KIRK KOMİSYON KURULURDU

Oturumun yeniden başlamasının ardından Komisyon üyelerinden HDP Batman Milletvekili Bengi Yıldız ise söz alarak şunları söyledi: "CHP, MHP, HDP'lilerden her hangi biri bunların yüzde 1'i ile itham edilseydi, şimdiye kadar kırk tane komisyon kurulur, Yüce Divan'a yollanırdı. Eğer bu iddiaların üzerine yatarsak, Batman Belediyesi'ni aldığımızda, bizden önceki belediye döneminde konulmuş bir tabela vardı, 'Rüşvet alan da veren de melundur' yazıyordu. Sordum, 'Nasıldı?' diye... 'Valla alan da veren de çok memnundu' denildi. Eğer bizim dönemimizde 'Rüşvet alan da veren de memnundu' der ve bunun üzerine yatarsak, tarihe karşı sorumlu kalırız. Yönelteceğim eleştirilerin temelinde kendisi var. Nereden talimat aldı bilmem. Tahmin ediyorum ki AK Parti şöyle düşündü; 'Şu anda yoğun olarak üzerimize geliniyor, zamana yayalım. Yoksa iktidardan oluruz, ileride de aklarız'. 'Bu soruşturma komisyonu bir aklama komisyonu olmasın.
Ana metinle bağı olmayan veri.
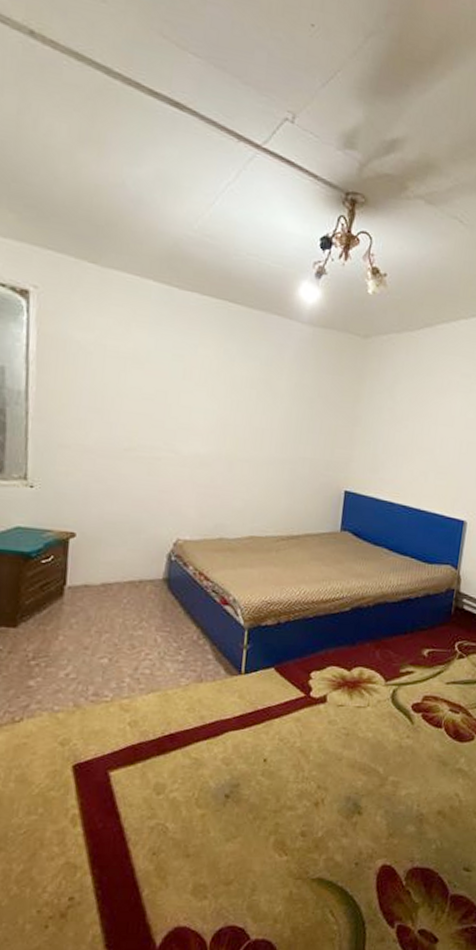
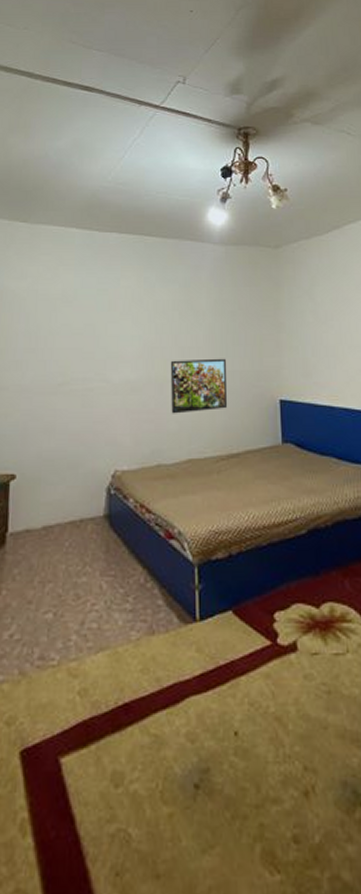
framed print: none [238,439,298,493] -> present [170,358,228,414]

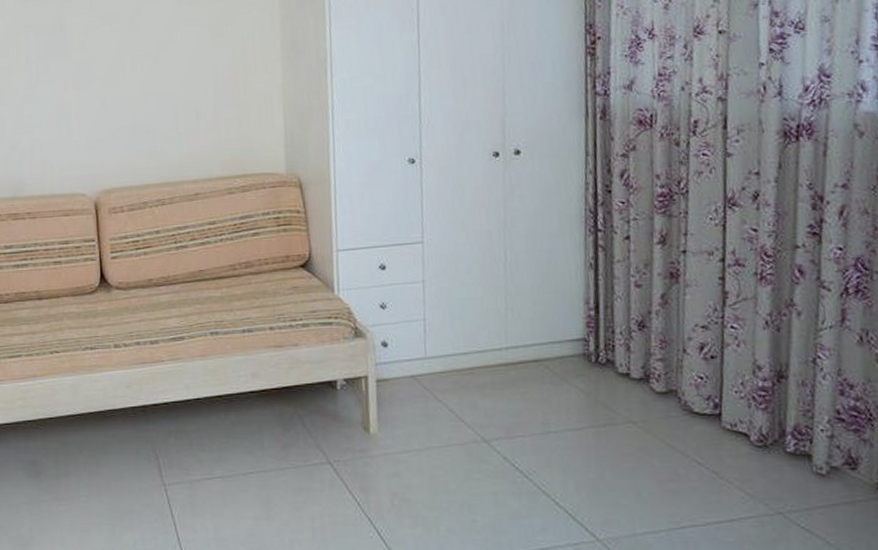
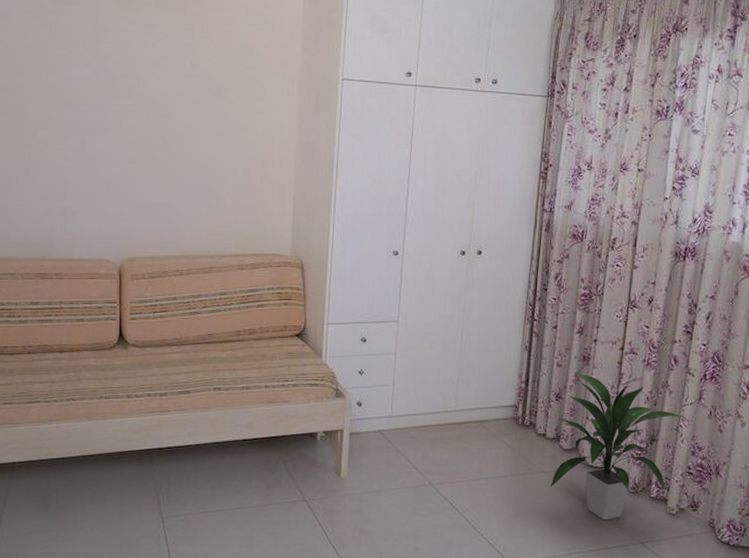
indoor plant: none [642,293,823,484] -> present [549,372,685,520]

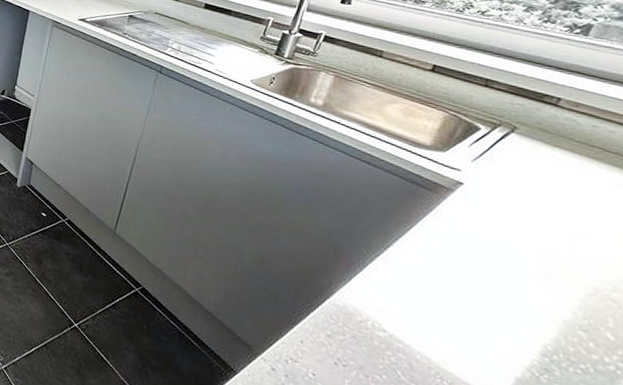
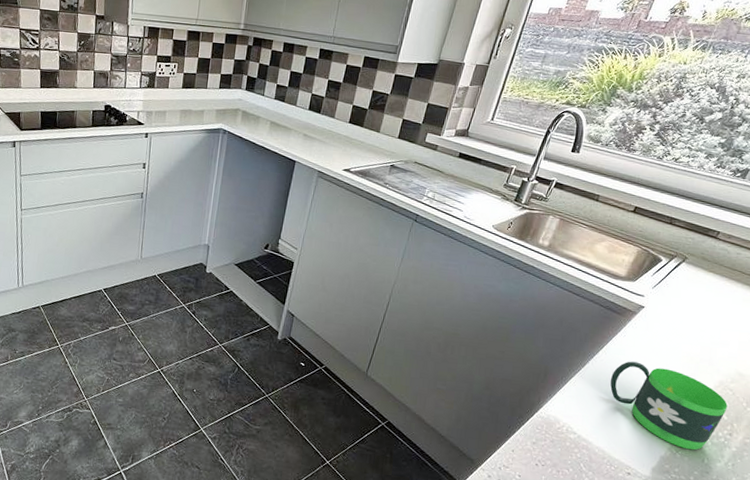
mug: none [426,248,612,377] -> present [610,361,728,450]

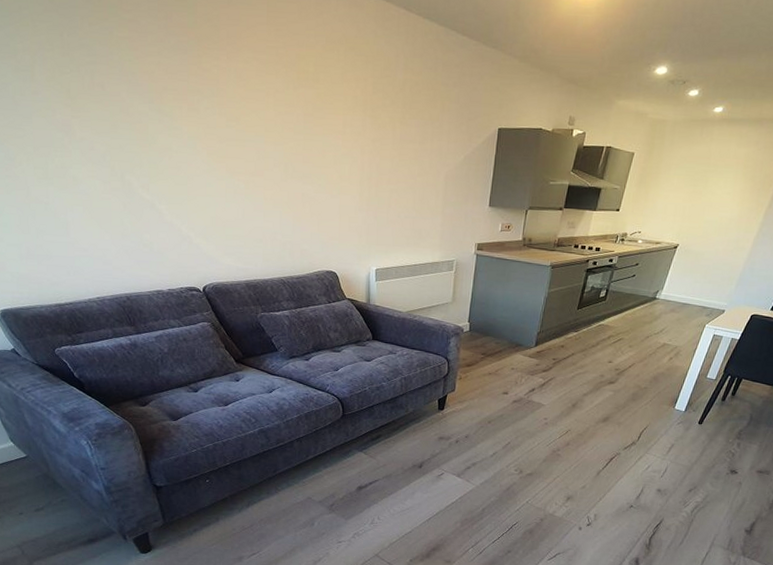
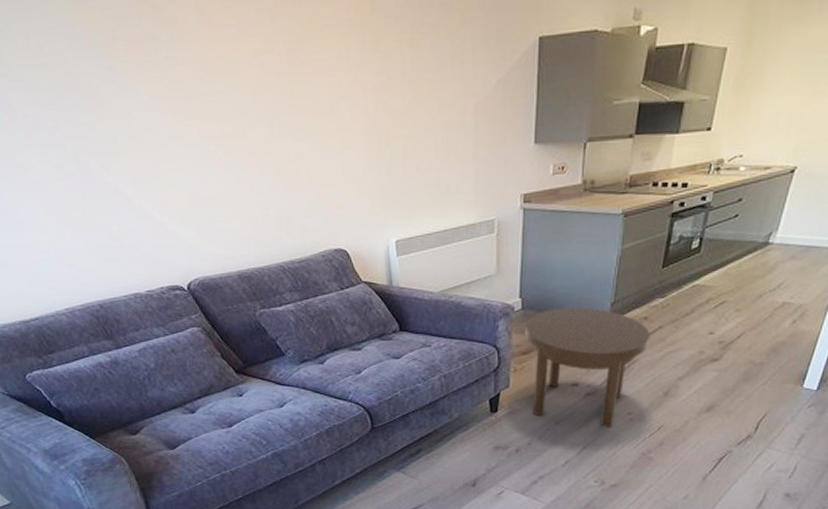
side table: none [470,332,565,429] -> present [525,307,650,428]

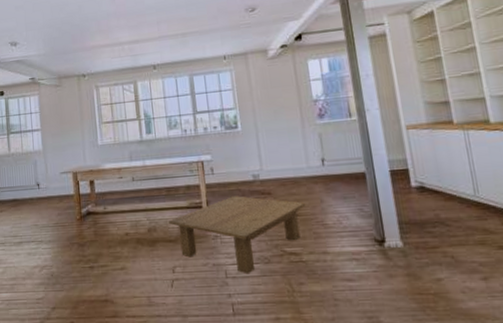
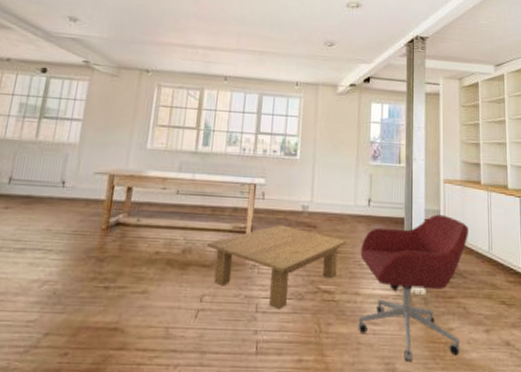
office chair: none [321,163,455,315] -> present [358,214,469,363]

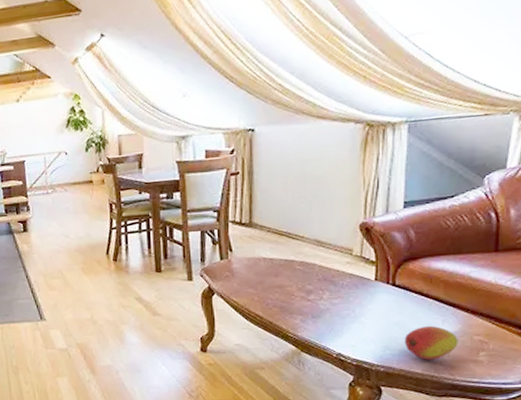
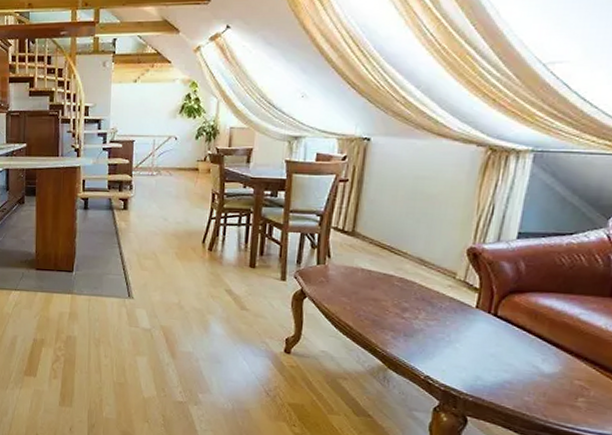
fruit: present [404,325,458,360] -> none [498,361,557,398]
Bizim görevimiz gerçekleri ortaya çıkarmaktır' dedim. Birinci gündeki icraat şudur: Komisyonun başkanını, yardımcısını seçerken muhalefetten birini koyarsak, komisyonun güvenilirliği açısından iyi olacağını söyledik. Ama, başkan, yardımcısı, sözcü, katip tek bir partiden seçildi. Bu olayın gidişatının nereye gideceğini gösteriyordu. Başkan toplantıyı kapattı, bir sonraki toplantı ne zaman yapılacak belli değildi. Başkan oldu gitti. Meclis Başkanına dilekçe verildi. 'Ben karışamam yargı görevi yapıyor' dedi. Başkan Hakkı Köylü'nün yaptıklarını sayacağım: Belgeleri bize vermedi, sanki sadece kendileri savcılık görevi yapıyor, muhalefet partisi üyeleri yapmıyor. Belgeler bize verilmedi ama avukatlara verdi. Şahitlerin tümü şüphelilerin akrabalarından oluşturuldu. Bu şekilde, muhalefete sorulmadan, bir toplantı yapılmadan seçilen tanıklar, tanıklıktan çekildi. Tanıkların tümü İstanbul'da dinlenmedi, Ankara'ya çağrılmadı. Biz doğrudan temasta olamadık. Bakanların ifadesine gelince, özellikle Erdoğan Bayraktar'ın yurt dışına gideceği günü seçti. Saat 14.30'da uçacak, 12.30'a koyuyor. Bizim komisyondan çekilmemize sebep olan olay ise hiçbir toplantı yapılmadan mahkemeden yayın yasağı getirilmesiydi. Bu bizim orada olamayacağımızı, kalamayacağımızı gösterdi."